Most of the people on the call kept their cameras off, but Markus left his on the whole time, the rafters and heating ducts above him. His new haircut looked good, carefully tousled. Even with his nose that hadn't quite healed right, and the lines starting to show around his eyes, Marcus knew he was nice to look at. He also wanted them to see he was here, in Denver, at the heart of the conference they were talking about, while most of them were in Estonia, or Brazil, or Boston, or wherever.

The meeting was almost over, and they hadn't asked him about how the new video was going. It was basically a promo disguised as a tutorial, for something called Breach, which was one of the smart contract languages they were hoping some of the hackers here would teach themselves in pursuit of the bounties. Marcus had been scouring stock video footage and royalty free music, talking about the script and storyboard with Steve, the lead dev, some yuppie from Dallas. He saw he had an invite into a break-out session with the COO, just as people started dropping off the call.

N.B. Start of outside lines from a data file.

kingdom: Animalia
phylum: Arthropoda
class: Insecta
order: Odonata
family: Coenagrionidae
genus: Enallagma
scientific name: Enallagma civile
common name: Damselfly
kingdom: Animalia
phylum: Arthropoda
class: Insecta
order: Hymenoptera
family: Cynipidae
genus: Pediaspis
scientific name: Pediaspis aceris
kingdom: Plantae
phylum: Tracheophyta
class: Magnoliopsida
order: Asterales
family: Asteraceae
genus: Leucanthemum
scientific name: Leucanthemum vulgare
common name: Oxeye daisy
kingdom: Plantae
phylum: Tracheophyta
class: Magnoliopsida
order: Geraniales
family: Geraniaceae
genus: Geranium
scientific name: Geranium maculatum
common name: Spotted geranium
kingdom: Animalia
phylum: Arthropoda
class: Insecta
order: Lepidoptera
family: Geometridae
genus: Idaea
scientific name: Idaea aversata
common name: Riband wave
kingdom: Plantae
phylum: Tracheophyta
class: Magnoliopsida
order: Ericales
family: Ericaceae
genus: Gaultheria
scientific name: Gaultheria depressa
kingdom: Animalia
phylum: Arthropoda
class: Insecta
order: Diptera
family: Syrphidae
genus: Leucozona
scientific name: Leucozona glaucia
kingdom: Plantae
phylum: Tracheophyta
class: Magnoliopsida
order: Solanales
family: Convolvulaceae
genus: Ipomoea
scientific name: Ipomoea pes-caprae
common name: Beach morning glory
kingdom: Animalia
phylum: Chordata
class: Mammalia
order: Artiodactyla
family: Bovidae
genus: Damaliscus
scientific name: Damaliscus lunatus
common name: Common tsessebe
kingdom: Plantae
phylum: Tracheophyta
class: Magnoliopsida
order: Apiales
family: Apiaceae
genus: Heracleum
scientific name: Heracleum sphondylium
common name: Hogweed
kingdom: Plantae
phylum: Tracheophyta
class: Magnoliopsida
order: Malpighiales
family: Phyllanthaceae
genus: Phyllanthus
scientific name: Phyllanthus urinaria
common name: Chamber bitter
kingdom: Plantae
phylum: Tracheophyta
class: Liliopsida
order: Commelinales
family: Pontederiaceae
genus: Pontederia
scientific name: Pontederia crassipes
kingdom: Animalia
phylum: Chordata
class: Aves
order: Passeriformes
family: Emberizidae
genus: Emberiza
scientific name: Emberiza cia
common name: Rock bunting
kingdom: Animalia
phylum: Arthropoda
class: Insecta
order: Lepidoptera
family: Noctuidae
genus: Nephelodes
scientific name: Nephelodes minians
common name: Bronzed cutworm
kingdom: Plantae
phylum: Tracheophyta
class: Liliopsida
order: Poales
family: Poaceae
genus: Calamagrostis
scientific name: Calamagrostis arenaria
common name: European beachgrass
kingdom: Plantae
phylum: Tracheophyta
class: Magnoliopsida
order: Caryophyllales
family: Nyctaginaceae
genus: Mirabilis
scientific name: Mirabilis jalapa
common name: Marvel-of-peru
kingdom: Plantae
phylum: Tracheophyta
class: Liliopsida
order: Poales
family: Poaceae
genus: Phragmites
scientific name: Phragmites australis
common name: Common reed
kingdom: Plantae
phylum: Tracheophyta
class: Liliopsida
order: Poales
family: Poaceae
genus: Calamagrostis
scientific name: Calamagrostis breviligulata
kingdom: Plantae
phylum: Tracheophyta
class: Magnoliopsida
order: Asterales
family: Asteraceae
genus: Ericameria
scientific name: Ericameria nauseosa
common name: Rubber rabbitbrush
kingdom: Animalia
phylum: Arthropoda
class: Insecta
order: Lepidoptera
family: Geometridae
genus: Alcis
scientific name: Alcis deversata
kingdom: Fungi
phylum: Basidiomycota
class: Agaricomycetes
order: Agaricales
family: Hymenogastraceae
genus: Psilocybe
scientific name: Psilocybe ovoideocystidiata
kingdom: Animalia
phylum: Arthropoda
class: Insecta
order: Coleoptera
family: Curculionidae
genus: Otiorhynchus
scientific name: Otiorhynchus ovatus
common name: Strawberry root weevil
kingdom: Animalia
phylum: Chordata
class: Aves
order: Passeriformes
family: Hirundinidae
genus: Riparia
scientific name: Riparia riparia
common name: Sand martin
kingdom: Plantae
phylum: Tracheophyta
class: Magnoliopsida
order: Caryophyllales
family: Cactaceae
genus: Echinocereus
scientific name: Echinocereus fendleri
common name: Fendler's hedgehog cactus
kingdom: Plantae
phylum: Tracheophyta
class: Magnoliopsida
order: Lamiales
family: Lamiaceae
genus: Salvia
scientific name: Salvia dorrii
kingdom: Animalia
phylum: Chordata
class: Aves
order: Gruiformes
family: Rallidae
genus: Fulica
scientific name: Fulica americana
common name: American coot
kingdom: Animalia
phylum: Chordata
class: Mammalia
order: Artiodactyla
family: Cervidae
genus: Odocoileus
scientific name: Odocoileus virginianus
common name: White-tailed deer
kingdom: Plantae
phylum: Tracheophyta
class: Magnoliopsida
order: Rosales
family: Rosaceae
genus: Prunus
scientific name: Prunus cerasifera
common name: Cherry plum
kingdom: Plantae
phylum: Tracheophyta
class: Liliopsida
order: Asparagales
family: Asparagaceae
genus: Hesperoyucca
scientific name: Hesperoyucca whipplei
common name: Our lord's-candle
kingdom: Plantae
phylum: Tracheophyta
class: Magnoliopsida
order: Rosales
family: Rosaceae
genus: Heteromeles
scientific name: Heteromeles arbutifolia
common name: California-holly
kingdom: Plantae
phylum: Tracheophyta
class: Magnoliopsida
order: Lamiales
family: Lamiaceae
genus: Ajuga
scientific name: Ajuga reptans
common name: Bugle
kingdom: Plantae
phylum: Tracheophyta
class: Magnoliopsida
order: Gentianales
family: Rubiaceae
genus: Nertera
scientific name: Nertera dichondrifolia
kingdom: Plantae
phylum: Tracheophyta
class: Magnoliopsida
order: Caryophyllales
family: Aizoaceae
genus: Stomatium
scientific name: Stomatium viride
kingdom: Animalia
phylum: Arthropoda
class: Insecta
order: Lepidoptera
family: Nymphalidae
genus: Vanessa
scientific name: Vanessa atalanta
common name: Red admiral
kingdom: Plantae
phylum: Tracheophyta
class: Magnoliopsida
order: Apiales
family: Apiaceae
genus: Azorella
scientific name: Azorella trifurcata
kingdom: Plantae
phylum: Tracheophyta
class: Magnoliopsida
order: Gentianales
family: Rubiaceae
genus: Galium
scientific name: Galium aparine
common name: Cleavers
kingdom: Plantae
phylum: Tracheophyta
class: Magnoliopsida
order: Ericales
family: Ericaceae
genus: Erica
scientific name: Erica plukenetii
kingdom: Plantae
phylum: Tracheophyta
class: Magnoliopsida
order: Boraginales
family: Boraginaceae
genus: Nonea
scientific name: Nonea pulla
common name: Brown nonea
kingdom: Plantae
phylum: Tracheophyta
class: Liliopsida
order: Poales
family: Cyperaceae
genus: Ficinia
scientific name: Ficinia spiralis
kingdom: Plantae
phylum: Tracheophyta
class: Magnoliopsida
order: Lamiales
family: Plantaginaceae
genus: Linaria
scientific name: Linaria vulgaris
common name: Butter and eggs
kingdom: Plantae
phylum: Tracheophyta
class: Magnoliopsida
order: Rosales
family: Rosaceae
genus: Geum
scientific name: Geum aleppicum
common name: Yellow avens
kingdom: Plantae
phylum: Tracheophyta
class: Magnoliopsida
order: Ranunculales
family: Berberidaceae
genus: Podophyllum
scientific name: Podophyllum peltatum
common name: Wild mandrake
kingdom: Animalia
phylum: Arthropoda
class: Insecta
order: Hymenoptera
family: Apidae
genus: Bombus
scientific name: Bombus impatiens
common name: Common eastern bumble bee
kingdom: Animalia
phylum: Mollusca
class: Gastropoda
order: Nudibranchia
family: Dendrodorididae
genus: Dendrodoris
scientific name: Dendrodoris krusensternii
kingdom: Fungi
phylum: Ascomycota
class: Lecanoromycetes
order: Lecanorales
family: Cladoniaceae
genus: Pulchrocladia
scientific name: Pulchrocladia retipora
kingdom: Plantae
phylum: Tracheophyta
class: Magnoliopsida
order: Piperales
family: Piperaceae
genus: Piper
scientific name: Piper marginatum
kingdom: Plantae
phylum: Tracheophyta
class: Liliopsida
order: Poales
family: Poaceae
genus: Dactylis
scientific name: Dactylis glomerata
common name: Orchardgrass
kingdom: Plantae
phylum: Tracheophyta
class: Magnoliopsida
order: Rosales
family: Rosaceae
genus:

"He fired me!" Marcus said to Damien over the phone.

"What? Seriously?"

"Yeah, dude, over the Boom call." People in the food truck line were staring at him, so he lowered his voice. "I'm off the team. They're just going to have Steve do it himself. It's going to be him droning on into that crappy webcam."

"Did he say why?"

"No, but I'm pretty sure he didn't like the bounty video." There was a pause.

"Well, it was kind of...unorthodox."

"That video was fire, dude. It would have gone viral if marketing hadn't cut out all the good parts. They just didn't get it. They turned over-the-top self-referential parody into serious cringe. It's like blaming me that a joke fell flat because they took out the punchline. Hold on. I've got to order." Marcus was about to ask for the Pad Thai, then remembered that it usually had fish sauce, and ordered Pad See Ew instead.

The teenager working there told him to scan the QR code on the sign.

"Wait, what?"

"With your Paramask wallet. You should have some food truck tokens from the air drop."

"Okay. Hey Damien, I've got to do something with my phone. I'll call you back."

"I'm pretty busy all day. Meet you at the Tap Room at 8:00?" Marcus hung up, opened the wallet, and tried scanning the barcode, but the transaction failed. "This isn't working," he said.